Life is like a box of chocolates. It doesn’t last as long for fat people.
Worst Jokes Ever
Why can’t orphans go on school trips?
Parent's signature: _________
Earth is fun and worstbmaa.
Lucas is a baby, a little girl, ooo!
Your mum is a baby, huh? Not a little baby!
"I'm going to sue Disney. Not enough racism!" - Grizzy
Right, I have a dog and his name is Syndrome, and whenever he is good, I go "Good Syndrome," but whenever he is naughty, I go "Down Syndrome."
Your hairline had to "Fahrt" cuz my ass IS your hairline.
What do you do if a woman is choking? Pull out a few inches.
I would tell a Biden joke except everyone would not stop falling asleep (including him).
sad sad sad
now you laugh and like
thank you!
What's funny about sex? I don't get it.
What is the only video game to be ever made in Africa?
Where's My Water?
If you think about it, the 9/11 memorial is literally just a scoreboard.
I always keep anti-fungal spray with me... because I don't want to share my girlfriend with anyone.
What's Juice WRLD's favorite place to shop at?
Answer: Forever 21.
What do feminists and tampons have in common?
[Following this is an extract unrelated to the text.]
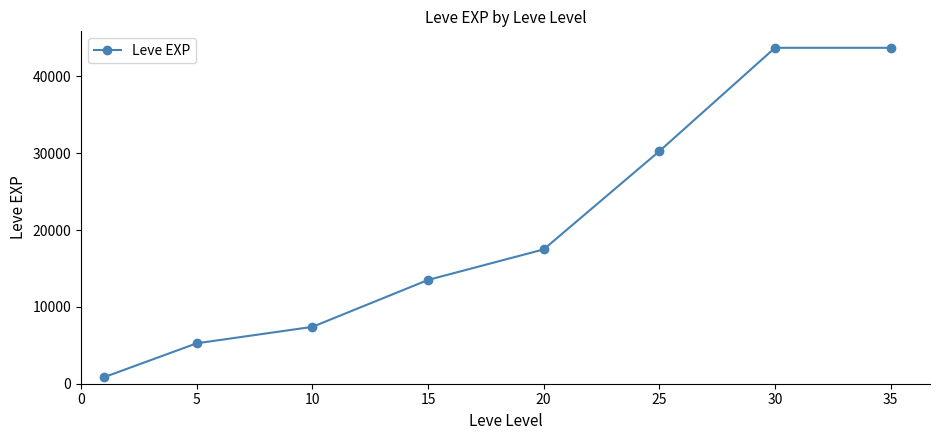

True or false: there are more than 2 points higher than both neighbors.

False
They're both stuck-up cunts.
I was driving a car and a fat person was crossing the street. When I swerved my car to miss her, I ran out of gas.
My fat friend went to the doctor because he wanted to know his blood type. After performing some tests, the doctor said, "Well, the test results have shown that your blood type is ragu."
Can a person in a wheelchair stand up for themselves?